The lawsuit’s dismissal was based on the fact that scientific arguments in favor of the effects of high-pressure processing (HPP) as a way of deterring bacterial growth were cited in the very same documents that the plaintiffs were using to prove HPP’s lack of effectiveness.
A lawyer for the plaintiffs, Samuel F. Alamilla and Colleen King, had argued in their complaint that HPP is “similar to those of cooking and pasteurization, namely the destruction of vitamins, nutrients, live enzymes, nutritional value, and health benefits.” But they submitted an article titled High Pressure Processing of Foods: An Overview, in Emerging Technologies for Food Processing, which noted that the HPP process has “little or no effects on nutritional and sensory quality aspects of foods,” according to U.S. District Court Judge Vince Chhabria.

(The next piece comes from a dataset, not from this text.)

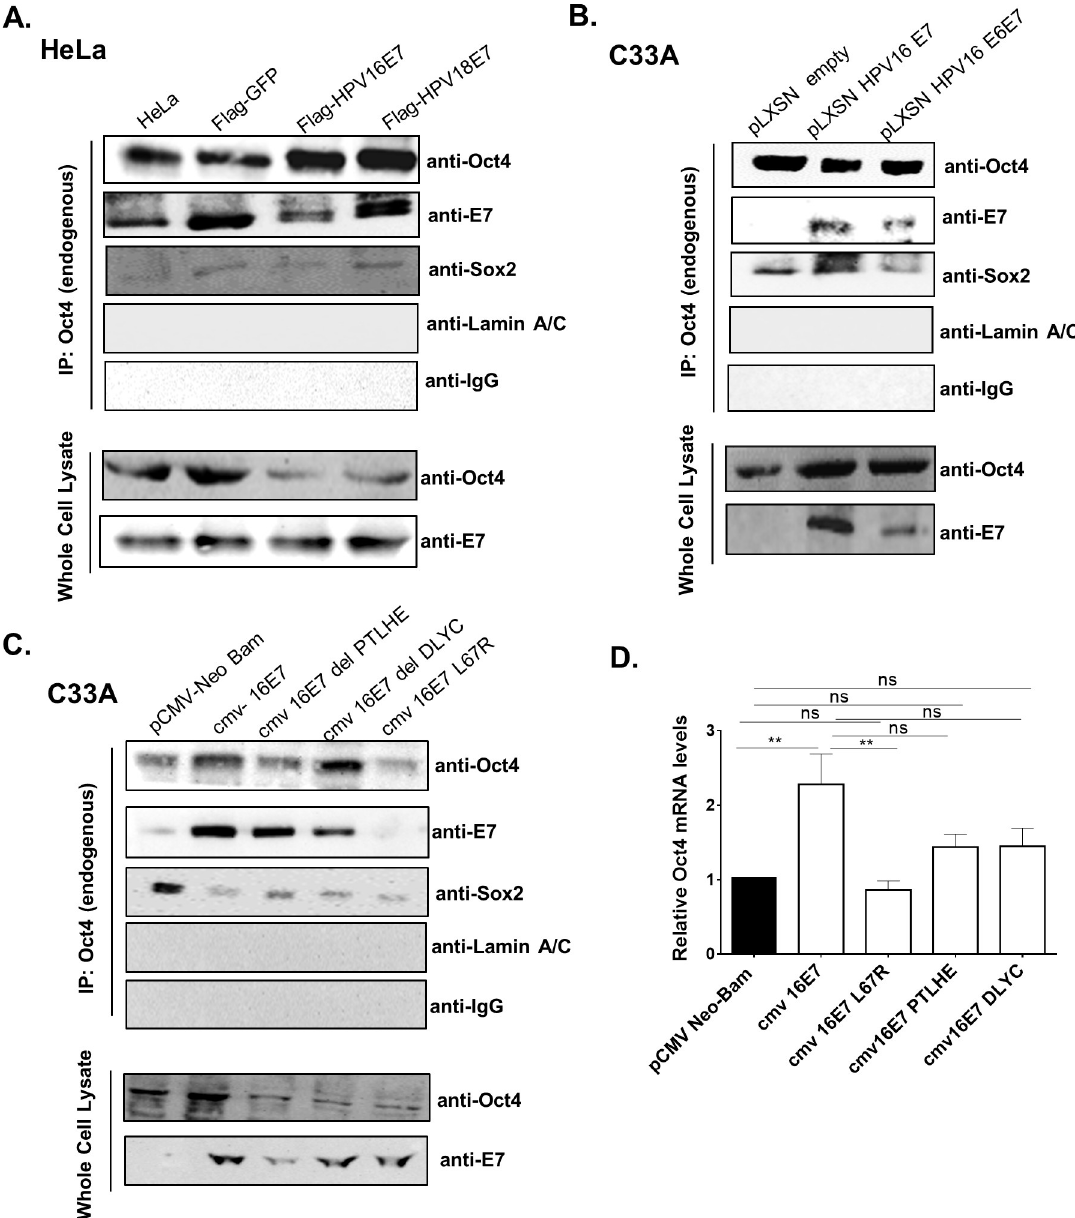
Fig 8. Oct4 interacts with HPV E7. (A) Co-immunoprecipitation analysis was performed in HeLa cells transduced with FLAG-tagged GFP, HPV16-E7 and HPV18-E7 vectors. Endogenous Oct4 was immunoprecipitated with IgG sepharose-beads and Oct4 interactors were revealed with Western blot. Antibodies for Sox2 and LaminA/C were used as a positive and negative control for Oct4 interaction respectively. IgG-antibody was used as a negative control for the immunoprecipitation experiment. (B) C33A cells transduced with either pLXSN-E7, pLXSN-E6E7 and pLXSN-empty constructs were used. Endogenous Oct4 was immunoprecipitated and interactions were visualised via western blot. Endogenous Oct4 interacts with E7. (C) C33A cells transfected with Mutants from the CR1 (del PTLHE), CR2 (del DLYC) and CR3 (L67R) domains of the E7 protein were used to test interaction with endogenous Oct4 (D) C33A cells were either transfected with pCMV-neo bam empty, cmv 16E7 wildtype or cmv 16E7 mutants. Cells were collected 48-hours post transfection and RNA was extracted for the analysis of Oct4 mRNA levels with qRT-PCR. Three independent replicates (mean ± SEM) were used and statistical analysis was performed with Unpaired t-test (two-tailed) (ns = non-significant, � p < 0.05, �� p < 0.01, ��� p < 0.001, ���� p <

“The articles the plaintiffs cite thus contradict the allegation upon which their entire complaint hinges — namely, that pressure treatment deprives juice of nutritional value to a similar degree as pasteurization,” Chhabria wrote in an order dismissing the case.
In seeking a class action against BluePrint, Alamilla and King had alleged the company had misled consumers by claiming on BluePrint bottles and the company’s website that it was “100% Raw,” “Raw and Organic” and “Unpasteurized.” The suit also compared high pressure processing (HPP) to pasteurization and claimed that Hain misled consumers by not disclosing information about nutritional deprivation.
“The plaintiffs argued at the hearing that the articles they cite do not in fact support this conclusion,” Chhabria wrote. “To the contrary, both articles repeatedly make the point that pressurization has less impact on nutritional value than pasteurization.”